Both the line with "is a photomicrograph" and the line with "cells show no" in the records below must appear in the output, along with every line between them, exactly and with nothing added.

[Opening Records for this exercise section]

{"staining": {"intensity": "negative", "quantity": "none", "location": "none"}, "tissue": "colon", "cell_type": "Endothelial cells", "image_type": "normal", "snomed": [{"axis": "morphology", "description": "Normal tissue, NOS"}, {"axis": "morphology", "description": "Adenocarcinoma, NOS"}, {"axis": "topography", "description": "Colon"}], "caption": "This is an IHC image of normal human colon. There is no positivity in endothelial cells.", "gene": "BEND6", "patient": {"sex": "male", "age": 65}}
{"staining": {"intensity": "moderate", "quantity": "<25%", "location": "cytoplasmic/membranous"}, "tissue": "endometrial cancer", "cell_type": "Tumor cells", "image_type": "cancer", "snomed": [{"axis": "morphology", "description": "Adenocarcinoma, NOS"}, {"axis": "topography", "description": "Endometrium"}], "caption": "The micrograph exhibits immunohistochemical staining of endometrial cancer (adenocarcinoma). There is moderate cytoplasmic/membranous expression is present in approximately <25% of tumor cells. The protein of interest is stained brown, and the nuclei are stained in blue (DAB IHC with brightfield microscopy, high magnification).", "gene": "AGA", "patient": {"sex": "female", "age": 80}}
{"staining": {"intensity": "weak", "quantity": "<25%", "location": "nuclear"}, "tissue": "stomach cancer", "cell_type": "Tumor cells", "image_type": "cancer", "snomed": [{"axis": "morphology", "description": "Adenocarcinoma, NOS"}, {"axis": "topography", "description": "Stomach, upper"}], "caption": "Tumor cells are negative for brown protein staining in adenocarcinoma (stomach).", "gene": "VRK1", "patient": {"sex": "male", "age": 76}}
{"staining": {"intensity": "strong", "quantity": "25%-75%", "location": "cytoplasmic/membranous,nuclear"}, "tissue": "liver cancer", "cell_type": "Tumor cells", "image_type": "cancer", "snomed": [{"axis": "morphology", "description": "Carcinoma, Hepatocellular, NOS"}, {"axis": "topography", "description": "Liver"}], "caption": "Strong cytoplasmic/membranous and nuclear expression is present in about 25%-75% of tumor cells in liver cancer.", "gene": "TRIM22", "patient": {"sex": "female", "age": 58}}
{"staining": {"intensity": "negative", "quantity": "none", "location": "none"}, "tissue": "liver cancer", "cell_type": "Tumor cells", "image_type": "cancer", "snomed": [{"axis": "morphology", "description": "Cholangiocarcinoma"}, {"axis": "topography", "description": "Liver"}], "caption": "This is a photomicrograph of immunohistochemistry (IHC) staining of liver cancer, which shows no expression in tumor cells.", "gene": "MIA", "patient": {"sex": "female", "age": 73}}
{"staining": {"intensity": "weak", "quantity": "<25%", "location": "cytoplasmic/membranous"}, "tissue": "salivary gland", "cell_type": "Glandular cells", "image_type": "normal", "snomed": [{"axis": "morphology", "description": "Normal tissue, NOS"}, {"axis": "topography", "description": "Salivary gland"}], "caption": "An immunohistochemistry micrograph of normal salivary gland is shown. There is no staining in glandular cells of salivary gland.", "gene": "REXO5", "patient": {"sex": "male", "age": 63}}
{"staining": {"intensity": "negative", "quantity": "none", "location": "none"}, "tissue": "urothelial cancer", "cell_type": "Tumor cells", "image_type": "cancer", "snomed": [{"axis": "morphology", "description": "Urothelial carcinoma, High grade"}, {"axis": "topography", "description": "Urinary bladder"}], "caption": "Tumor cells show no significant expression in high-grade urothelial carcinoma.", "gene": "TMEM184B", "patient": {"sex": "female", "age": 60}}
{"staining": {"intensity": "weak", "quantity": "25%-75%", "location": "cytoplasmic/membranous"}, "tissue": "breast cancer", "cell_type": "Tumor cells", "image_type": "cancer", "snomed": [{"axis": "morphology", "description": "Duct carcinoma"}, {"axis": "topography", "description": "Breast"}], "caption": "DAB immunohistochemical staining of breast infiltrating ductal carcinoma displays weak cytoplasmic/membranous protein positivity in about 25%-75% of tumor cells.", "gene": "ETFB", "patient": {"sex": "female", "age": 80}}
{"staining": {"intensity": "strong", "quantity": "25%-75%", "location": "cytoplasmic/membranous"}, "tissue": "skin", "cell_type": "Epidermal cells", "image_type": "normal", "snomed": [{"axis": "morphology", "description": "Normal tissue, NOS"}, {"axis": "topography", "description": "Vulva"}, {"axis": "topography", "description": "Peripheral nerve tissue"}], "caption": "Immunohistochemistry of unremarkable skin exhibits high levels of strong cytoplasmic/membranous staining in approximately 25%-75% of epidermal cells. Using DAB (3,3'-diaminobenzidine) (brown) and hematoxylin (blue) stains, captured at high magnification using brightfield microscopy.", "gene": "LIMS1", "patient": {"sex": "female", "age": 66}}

[Closing Records for this exercise section]

- _Output below_
{"staining": {"intensity": "negative", "quantity": "none", "location": "none"}, "tissue": "liver cancer", "cell_type": "Tumor cells", "image_type": "cancer", "snomed": [{"axis": "morphology", "description": "Cholangiocarcinoma"}, {"axis": "topography", "description": "Liver"}], "caption": "This is a photomicrograph of immunohistochemistry (IHC) staining of liver cancer, which shows no expression in tumor cells.", "gene": "MIA", "patient": {"sex": "female", "age": 73}}
{"staining": {"intensity": "weak", "quantity": "<25%", "location": "cytoplasmic/membranous"}, "tissue": "salivary gland", "cell_type": "Glandular cells", "image_type": "normal", "snomed": [{"axis": "morphology", "description": "Normal tissue, NOS"}, {"axis": "topography", "description": "Salivary gland"}], "caption": "An immunohistochemistry micrograph of normal salivary gland is shown. There is no staining in glandular cells of salivary gland.", "gene": "REXO5", "patient": {"sex": "male", "age": 63}}
{"staining": {"intensity": "negative", "quantity": "none", "location": "none"}, "tissue": "urothelial cancer", "cell_type": "Tumor cells", "image_type": "cancer", "snomed": [{"axis": "morphology", "description": "Urothelial carcinoma, High grade"}, {"axis": "topography", "description": "Urinary bladder"}], "caption": "Tumor cells show no significant expression in high-grade urothelial carcinoma.", "gene": "TMEM184B", "patient": {"sex": "female", "age": 60}}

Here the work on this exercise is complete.